Maritime industry subsidies. The Department of Transportation pays out cash to aid ship builders and ship operators, on the theory we must keep the US merchant marine competitive with foreign counterparts. Ending the subsidies would save $616 million over the next five years.
There are other budget-related areas that affect business, but which the business community would like to see cut. Prime among these are the provisions of the Davis-Bacon Act, which provides that workers on federally financed or aided construction projects must be paid an area's ''prevailing wage.'' The US Chamber of Commerce lists Davis-Bacon as a most-wanted further government cut. Its elimination would save the federal government from $1.5 billion to $2.4 billion in labor costs, according to the chamber.

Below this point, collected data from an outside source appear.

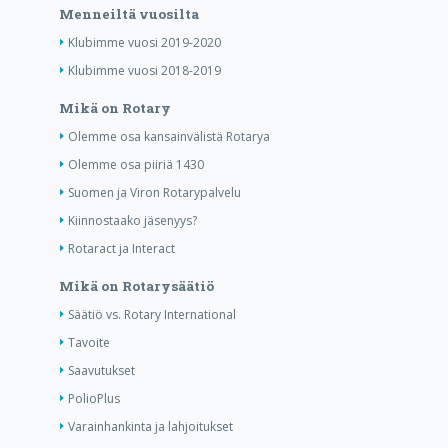
Menneiltä vuosilta
Klubimme vuosi 2019-2020
Klubimme vuosi 2018-2019
Mikä on Rotary
Olemme osa kansainvälistä Rotarya
Olemme osa piiriä 1430
Suomen ja Viron Rotarypalvelu
Kiinnostaako jäsenyys?
Rotaract ja Interact
Mikä on Rotarysäätiö
Säätiö vs. Rotary International
Tavoite
Saavutukset
PolioPlus
Varainhankinta ja lahjoitukset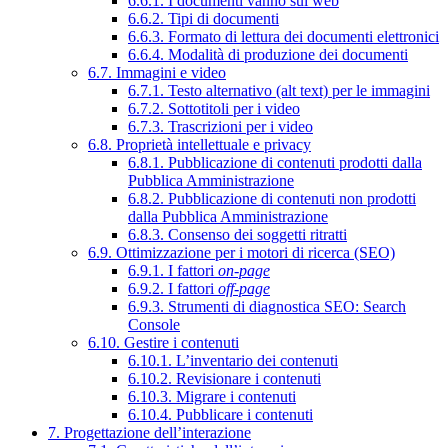
6.6.1. I documenti vanno sul web
6.6.2. Tipi di documenti
6.6.3. Formato di lettura dei documenti elettronici
6.6.4. Modalità di produzione dei documenti
6.7. Immagini e video
6.7.1. Testo alternativo (alt text) per le immagini
6.7.2. Sottotitoli per i video
6.7.3. Trascrizioni per i video
6.8. Proprietà intellettuale e privacy
6.8.1. Pubblicazione di contenuti prodotti dalla
Pubblica Amministrazione
6.8.2. Pubblicazione di contenuti non prodotti
dalla Pubblica Amministrazione
6.8.3. Consenso dei soggetti ritratti
6.9. Ottimizzazione per i motori di ricerca (SEO)
6.9.1. I fattori
on-page
6.9.2. I fattori
off-page
6.9.3. Strumenti di diagnostica SEO: Search
Console
6.10. Gestire i contenuti
6.10.1. L’inventario dei contenuti
6.10.2. Revisionare i contenuti
6.10.3. Migrare i contenuti
6.10.4. Pubblicare i contenuti
7. Progettazione dell’interazione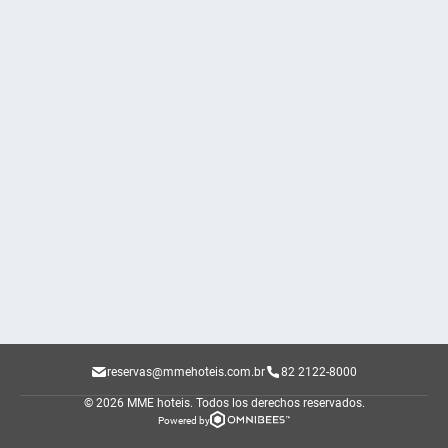
reservas@mmehoteis.com.br
82 2122-8000
© 2026 MME hoteis.
Todos los derechos reservados.
Powered by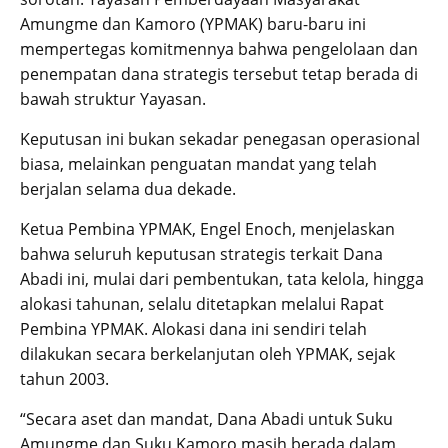
Amungme dan Kamoro (YPMAK) baru-baru ini
mempertegas komitmennya bahwa pengelolaan dan
penempatan dana strategis tersebut tetap berada di
bawah struktur Yayasan.
Keputusan ini bukan sekadar penegasan operasional
biasa, melainkan penguatan mandat yang telah
berjalan selama dua dekade.
Ketua Pembina YPMAK, Engel Enoch, menjelaskan
bahwa seluruh keputusan strategis terkait Dana
Abadi ini, mulai dari pembentukan, tata kelola, hingga
alokasi tahunan, selalu ditetapkan melalui Rapat
Pembina YPMAK. Alokasi dana ini sendiri telah
dilakukan secara berkelanjutan oleh YPMAK, sejak
tahun 2003.
“Secara aset dan mandat, Dana Abadi untuk Suku
Amungme dan Suku Kamoro masih berada dalam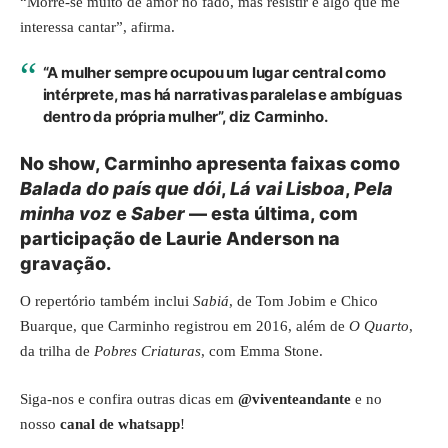
“Morre-se muito de amor no fado, mas resistir é algo que me
interessa cantar”, afirma.
“A mulher sempre ocupou um lugar central como
intérprete, mas há narrativas paralelas e ambíguas
dentro da própria mulher”, diz Carminho.
No show, Carminho apresenta faixas como
Balada do país que dói
,
Lá vai Lisboa
,
Pela
minha voz
e
Saber
— esta última, com
participação de Laurie Anderson na
gravação.
O repertório também inclui
Sabiá
, de Tom Jobim e Chico
Buarque, que Carminho registrou em 2016, além de
O Quarto
,
da trilha de
Pobres Criaturas
, com Emma Stone.
Siga-nos e confira outras dicas em
@viventeandante
e no
nosso
canal de whatsapp
!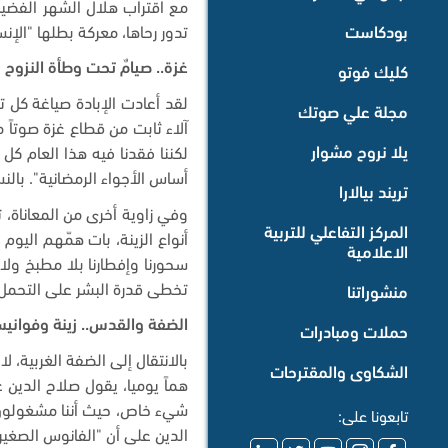
مع اقتراب هلال الشهر الفضيل،
تدور رحاها، معركة بطلها "ال
بودكاست
غزة.. صيامٌ تحت وطأة النزوح 
كليك فوتو
لقد أعادت الإبادة صياغة كل 
مجلة علي صوتك
آلاء ثابت من قطاع غزة صوتاً 
يلا نروح مشوار
لكننا فقدنا فيه هذا العام كل
أساس الأجواء الرمضانية". بالنس
تريند بيالارا
وفي زاوية أخرى من المعاناة،
المركز التفاعلي للتربية
أنواع الزينة، بات همّهم اليو
الاعلامية
سحورنا وإفطارنا بلا مطبخ ول
تخطى قدرة البشر على التحمل،
منشوراتنا
الضفة والقدس.. زينة وفوانيس
حملات ومبادرات
بالانتقال إلى الضفة الغربية، 
الشكاوى والمقترحات
هماً يوميا، يقول
صلاح الدين غ
شيء خاص، حيث أننا مشغولون 
تابعونا على:
الدين على أن "الفانوس الصغي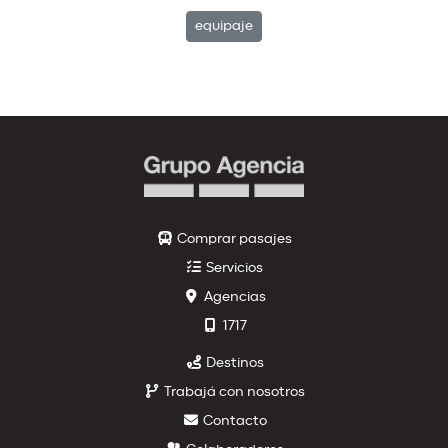
equipaje
Comprar pasajes
Servicios
Agencias
1717
Destinos
Trabajá con nosotros
Contacto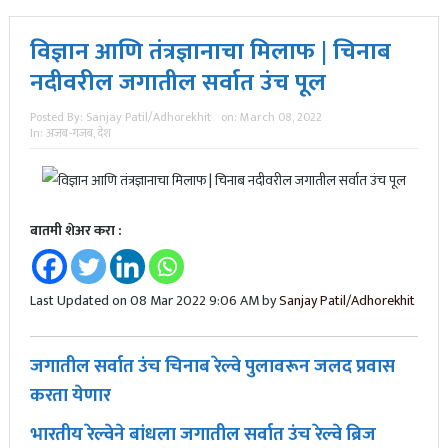
विज्ञान आणि तंत्रज्ञानाचा मिलाफ | चिनाब
नदीवरील जगातील सर्वात उंच पूल
Posted By:
Sanjay Patil/Adhorekhit
on:
March 08, 2022
In:
अजब-गजब
,
देश
बातमी शेअर करा :
Last Updated on 08 Mar 2022 9:06 AM by
Sanjay Patil/Adhorekhit
जगातील सर्वात उंच चिनाब रेल्वे पुलावरून जलद प्रवास
करता येणार
भारतीय रेल्वेने बांधला जगातील सर्वात उंच रेल्वे ब्रिज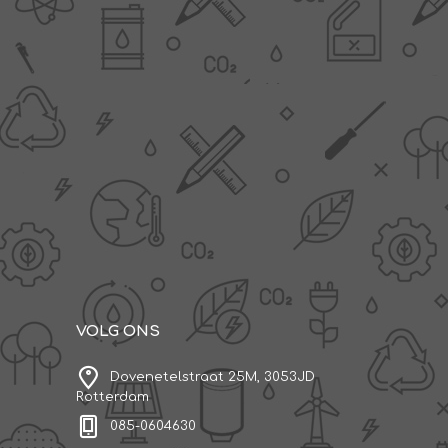
AANBIEDINGEN -
TWEEDEKANS
VOLG ONS
Dovenetelstraat 25M, 3053JD
Rotterdam
085-0604630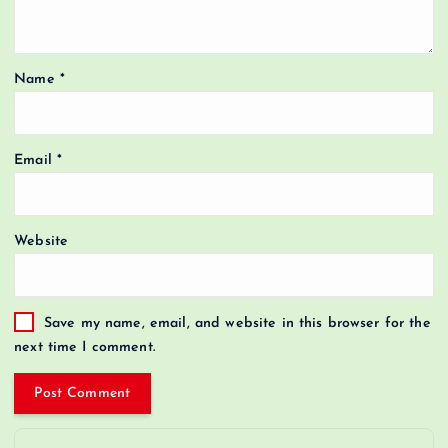
Name
*
Email
*
Website
Save my name, email, and website in this browser for the
next time I comment.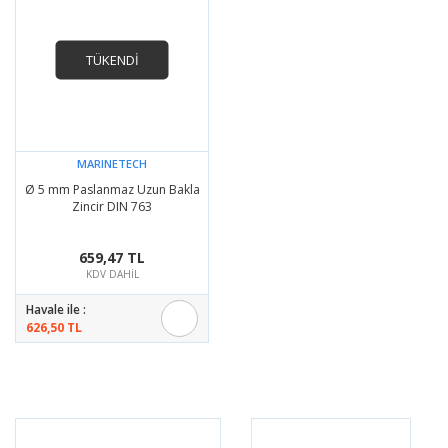
TÜKENDİ
MARINETECH
Ø 5 mm Paslanmaz Uzun Bakla
Zincir DIN 763
659,47 TL
KDV DAHİL
Havale ile :
626,50 TL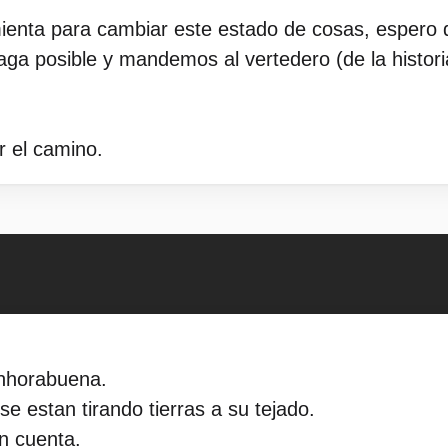
ienta para cambiar este estado de cosas, espero 
aga posible y mandemos al vertedero (de la histor
r el camino.
nhorabuena.
e estan tirando tierras a su tejado.
n cuenta.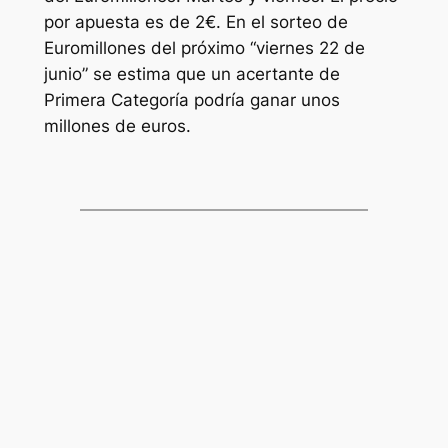
por apuesta es de 2€. En el sorteo de
Euromillones
del próximo “viernes 22 de
junio” se estima que un acertante de
Primera Categoría podría ganar unos
millones de euros.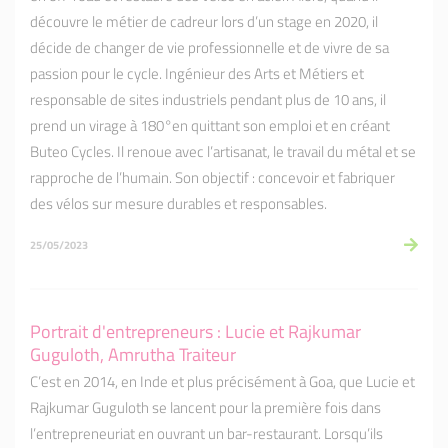
découvre le métier de cadreur lors d’un stage en 2020, il
décide de changer de vie professionnelle et de vivre de sa
passion pour le cycle. Ingénieur des Arts et Métiers et
responsable de sites industriels pendant plus de 10 ans, il
prend un virage à 180°en quittant son emploi et en créant
Buteo Cycles. Il renoue avec l’artisanat, le travail du métal et se
rapproche de l’humain. Son objectif : concevoir et fabriquer
des vélos sur mesure durables et responsables.
25/05/2023
Portrait d'entrepreneurs : Lucie et Rajkumar
Guguloth, Amrutha Traiteur
C’est en 2014, en Inde et plus précisément à Goa, que Lucie et
Rajkumar Guguloth se lancent pour la première fois dans
l’entrepreneuriat en ouvrant un bar-restaurant. Lorsqu’ils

In addition, some business groups and conservative economists have called for the elimination of a passel of regulatory agencies, in the name of fiscal restraint. The US Chamber, National Association of Manufacturers, and other groups are urging the Federal Trade Commission be sharply curtailed.
Other business-regulatory agencies under attack include the Consumer Product Safety Commission, the Interstate Commerce Commission, and the Commodities Future Trading Commission. Eliminating these three would cut about $122 million from the federal budget.
''You're not talking about really paring down the economy by eliminating these agencies,'' says a congressional source who asked not to be named.
The source doubted any agency would be eliminated, although ''you might force them to live within a very narrow budget,'' he said.